***** Page extract
Sir Craig’s real crime, of course, has been to sit at the top of an organisation that played an important part in exposing widespread doping among Russian athletes, as well as calling for a blanket Russian ban from the Rio 2016 Olympics and Paralympics in response to allegations of state-sponsored doping in the country, including at Sochi 2014.
The International Olympic Committee (IOC) opted instead for something more akin to a case-by-case approach - I still think rightly - and the two bodies have appeared to be trading blows ever since.
Even so, Sir Craig only last week received the IOC’s backing to continue in his WADA post for a further three years.
So what happens next in the bleak soap opera that the fight against doping has become?
Well the first thing to point out is that the victim of Wednesday’s mugging has staggered away to tend to his wounds and has not, as I write, officially thrown in the towel.
He might yet seek and obtain a further three-year term at WADA meetings in Glasgow this weekend.
Even if he does, the atmosphere is likely to be very far removed from the triumphal homecoming that was presumably intended.
**********
***** Data under study
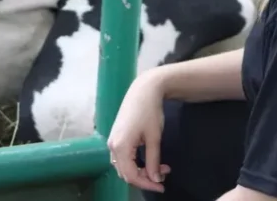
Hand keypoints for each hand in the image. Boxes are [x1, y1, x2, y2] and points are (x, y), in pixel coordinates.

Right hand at [106, 70, 171, 191]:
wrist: (143, 90)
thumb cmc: (149, 112)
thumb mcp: (154, 138)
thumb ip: (153, 160)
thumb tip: (155, 179)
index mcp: (121, 146)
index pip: (131, 175)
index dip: (147, 184)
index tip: (162, 186)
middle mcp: (112, 145)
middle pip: (125, 173)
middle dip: (145, 178)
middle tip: (164, 174)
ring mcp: (113, 141)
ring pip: (124, 166)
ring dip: (141, 171)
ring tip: (160, 166)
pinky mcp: (116, 137)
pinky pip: (123, 158)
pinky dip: (136, 163)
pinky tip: (150, 159)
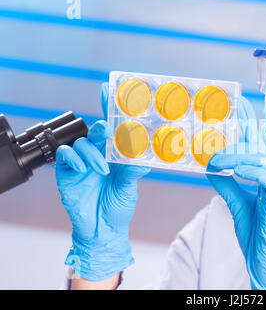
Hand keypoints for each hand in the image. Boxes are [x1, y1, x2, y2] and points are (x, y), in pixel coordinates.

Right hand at [56, 82, 150, 280]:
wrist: (102, 231)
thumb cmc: (118, 207)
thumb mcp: (129, 187)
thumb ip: (132, 172)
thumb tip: (144, 159)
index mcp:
**********
Work instructions:
A. According to the doping article, where might Sir Craig seek a further three-year term?
B. Say whether each statement agrees with the doping article, answering yes or no and quoting the deciding words: (i) The IOC backed a blanket ban on Russian athletes from Rio 2016. (ii) Last week the IOC supported Sir Craig continuing in his WADA post for three more years. (iii) Sir Craig has officially stepped down.
C. Please rewrite the stretch of the doping article from "Sir Craig’s real" through "further three years.", changing "blanket" to "total".

Task solutions:
A. At WADA meetings in Glasgow this weekend.

B.
(i) No: "The International Olympic Committee (IOC) opted instead for something more akin to a case-by-case approach"
(ii) Yes: "Sir Craig only last week received the IOC’s backing to continue in his WADA post for a further three years."
(iii) No: "has not, as I write, officially thrown in the towel."

C.
Sir Craig’s real crime, of course, has been to sit at the top of an organisation that played an important part in exposing widespread doping among Russian athletes, as well as calling for a total Russian ban from the Rio 2016 Olympics and Paralympics in response to allegations of state-sponsored doping in the country, including at Sochi 2014.
The International Olympic Committee (IOC) opted instead for something more akin to a case-by-case approach - I still think rightly - and the two bodies have appeared to be trading blows ever since.
Even so, Sir Craig only last week received the IOC’s backing to continue in his WADA post for a further three years.